_Text block_:
• • • •
Roberta – No. Margaret used to stop in at the skating rink. She was very active at the school and she and my mother struck up a friendship. I remember her coming in and I had made a candy house for Christmas. It took her eye. She says, “I want to borrow that”, and she took it up to school to show off. I was just a young girl, so I knew Margaret and Margaret knew Frank since he was born.
Suzi – Oh, I’ll be darned.
Roberta – She’s a Green Mountain gal too. We got involved, not so much with the La Center Museum, but of course with the Amboy, North Clark Historical Museum in 1988. So we spent a good 25 years before we retired from the museum in 2013. But we still are active even today in various things, you know, on call or doing their archival scrapbook. So that was a special time and now that La Center has developed their museum, I’m anxious to get some of the history that I have about La Center and the skating rink and so forth down there.
Suzi – Yes, and we thoroughly love it. The display that we have now Is quite popular when the school kids come through to tour. They can’t imagine going and doing that and having a place to really hang out like that. Kids need that kind of spot.
Roberta – Yes I think so. No, those were special days. I remember mom and dad, when they would close, they allowed a half-an-hour after for a sock-hop and the kids would bring their own music. That was after I left. I was only there until I got married, and then the folks carried on. I talked to some people that helped them with the rink and I thought, WOW, you know, they had a whole life, but I had a separate life too. But my kids were old enough to get skates on, well Leslie was and Curtis was rolled around in a stroller.
Suzi – Oh, I’ll be darned.
Roberta – So, you know it evolved. Then later on I went to a skating rink up in Olympia and they were all using in-line skates. I thought that was so unusual. So we graduated from the four wheels which you felt secure with, on to in-lines.
Suzi – Oh, so you did get on those?
Roberta – No! I wasn’t that good. I’m the observer when it comes to skating. Oh well, that’s fun.
Suzi – Were you still in the area when the hot air balloon guy moved into at least part of that complex where the skating rink was?
Roberta – Oh that sounded interesting. I never went down and looked at it. But another couple had bought the skating rink when my folks decided to give it up, you might say, when their health deteriorated, so they found a place in in Vancouver to move.
And, I think I’ll share this with you. When dad came down to La Center, my mother of course being born there, said she’d like to get back to La Center. So he came down and found this dance hall and so forth in disrepair. The cost at the time was $3,000.
• • • •
_Data below_:
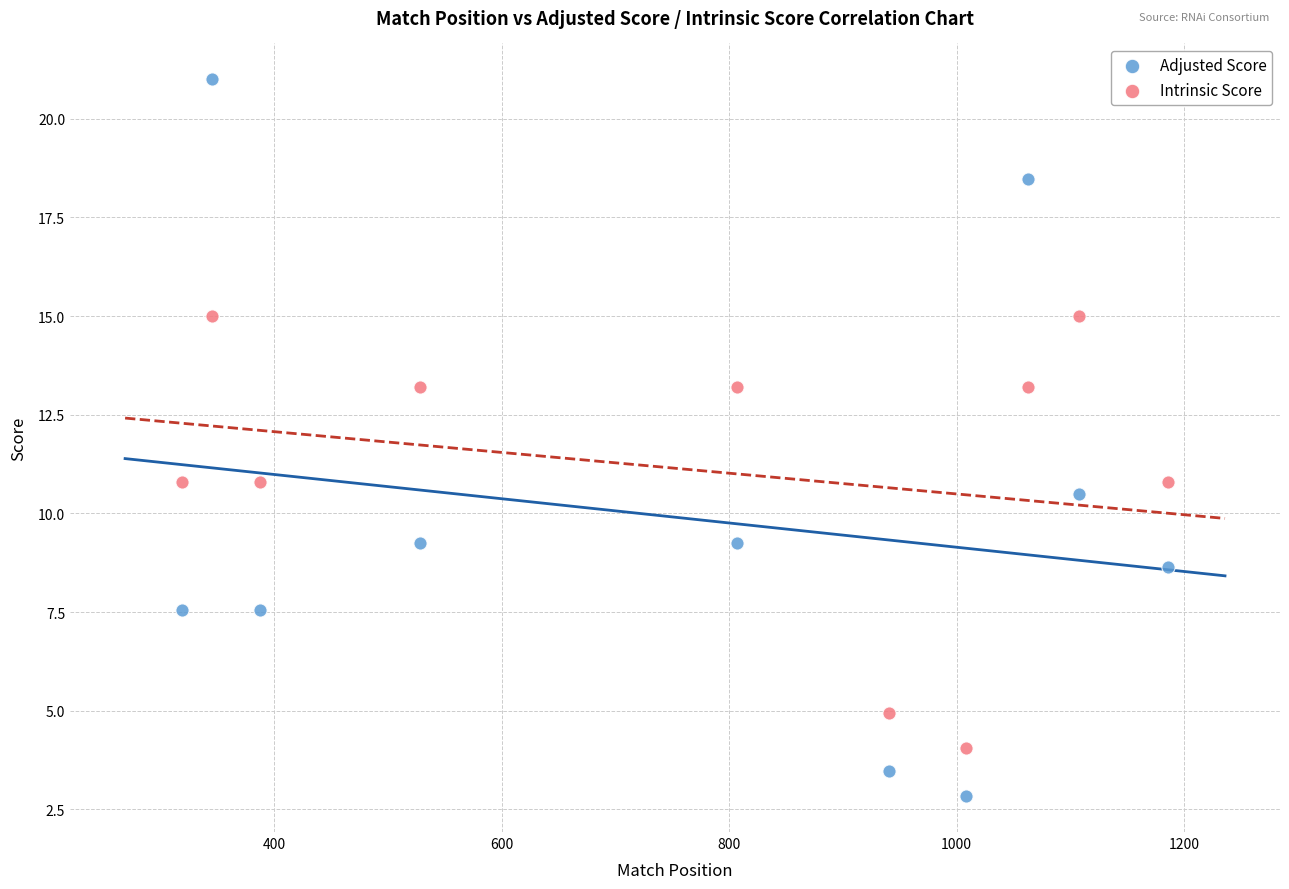

Across all data points, what is the range of Y values (max minus min)?

18.2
• • • •
In the interview, what was the cost at the time of the dance hall in La Center? The listing has no connection to the interview.

$3,000